More than 80% of pups nurse on mothers other than their own. The mothers who lost their pups may be willing to adopt orphaned pups.
“In my experience, events like these cause a lot of confusion and mixing of mothers and pups,” Patrick Robinson, director of the Ano Nuevo Natural Reserve north of Santa Cruz, wrote in an email.
How will loss of baby seals affect population?
Whether the loss of pups will affect next year’s birth season remains to be seen.
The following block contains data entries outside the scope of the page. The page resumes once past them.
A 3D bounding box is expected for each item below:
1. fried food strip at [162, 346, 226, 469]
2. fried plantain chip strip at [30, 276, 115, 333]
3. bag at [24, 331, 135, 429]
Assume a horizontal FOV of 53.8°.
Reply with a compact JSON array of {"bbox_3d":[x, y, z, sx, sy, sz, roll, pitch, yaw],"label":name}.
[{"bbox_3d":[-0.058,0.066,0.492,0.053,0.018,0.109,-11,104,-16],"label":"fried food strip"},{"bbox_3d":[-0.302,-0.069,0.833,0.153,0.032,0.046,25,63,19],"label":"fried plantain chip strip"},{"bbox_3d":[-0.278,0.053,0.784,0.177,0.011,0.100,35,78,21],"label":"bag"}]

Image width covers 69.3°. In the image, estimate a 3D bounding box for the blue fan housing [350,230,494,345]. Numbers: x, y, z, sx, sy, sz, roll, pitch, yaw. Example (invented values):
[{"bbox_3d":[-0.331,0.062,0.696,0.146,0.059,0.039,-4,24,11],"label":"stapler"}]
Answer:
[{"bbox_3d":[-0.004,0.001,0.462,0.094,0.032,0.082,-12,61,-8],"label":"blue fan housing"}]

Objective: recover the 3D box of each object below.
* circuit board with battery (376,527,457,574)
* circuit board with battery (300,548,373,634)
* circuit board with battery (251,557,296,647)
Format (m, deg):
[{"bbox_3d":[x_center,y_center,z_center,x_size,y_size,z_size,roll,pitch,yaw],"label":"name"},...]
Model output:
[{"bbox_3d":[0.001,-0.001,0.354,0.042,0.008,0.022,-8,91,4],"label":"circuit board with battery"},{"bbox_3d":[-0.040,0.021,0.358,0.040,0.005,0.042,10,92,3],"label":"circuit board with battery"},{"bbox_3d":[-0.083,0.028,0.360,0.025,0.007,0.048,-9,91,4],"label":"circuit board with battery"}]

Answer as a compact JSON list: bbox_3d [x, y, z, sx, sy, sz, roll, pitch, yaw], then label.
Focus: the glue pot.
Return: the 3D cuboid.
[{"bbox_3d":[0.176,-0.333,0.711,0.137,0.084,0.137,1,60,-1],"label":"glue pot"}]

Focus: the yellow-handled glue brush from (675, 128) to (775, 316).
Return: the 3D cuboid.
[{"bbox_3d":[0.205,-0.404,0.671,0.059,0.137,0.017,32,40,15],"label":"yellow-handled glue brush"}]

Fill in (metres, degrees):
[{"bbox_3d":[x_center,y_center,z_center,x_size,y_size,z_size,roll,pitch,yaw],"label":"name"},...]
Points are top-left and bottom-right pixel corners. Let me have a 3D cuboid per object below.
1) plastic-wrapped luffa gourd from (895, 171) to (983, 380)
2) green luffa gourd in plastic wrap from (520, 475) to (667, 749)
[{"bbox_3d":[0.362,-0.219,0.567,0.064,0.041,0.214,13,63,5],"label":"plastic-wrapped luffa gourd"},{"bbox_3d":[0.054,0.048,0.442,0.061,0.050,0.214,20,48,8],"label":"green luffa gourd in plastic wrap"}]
Elephant seal mothers typically come into estrus and mate about a month after their pups are born.
Heather Liwanag, Cal Poly associate professor and principal investigator at the Vertebrate Integrative Physiology lab, expects the bereft mothers to stick around, come into estrus early and mate to get next year’s pups started.
Robinson has observed mothers do that at Ano Nuevo.
“In the past, we have had big swell-tide events with pup loss and the females tend to stay for the duration of the breeding season and mate as usual,” he said.
Liwanag and her Team Ellie survey the seals on the beach regularly and record their data.
“We can estimate losses when we analyze the data at the end of the season,” she said.
Roxanne Beltran, assistant professor of ecology and evolutionary biology at UC Santa Cruz and principal investigator at the Beltran Lab studying the seals, is analyzing data on seal pups’ survival from Ano Nuevo’s history of elephant seals dating back to the 1960s.
“It will take several years to know if this event will cause an appreciable impact on the overall recruitment of the 2023 cohort,” Robinson said.
How to watch SLO County elephant seals
You can watch the elephant seals at the Piedras Blancas rookery on the Friends of the Elephant Seal beach cam at elephantseal.org/live-view.
You can also visit the elephant seal viewpoint in person.
Highway 1 is open as far as the viewpoint, but closed past that point due to landslides.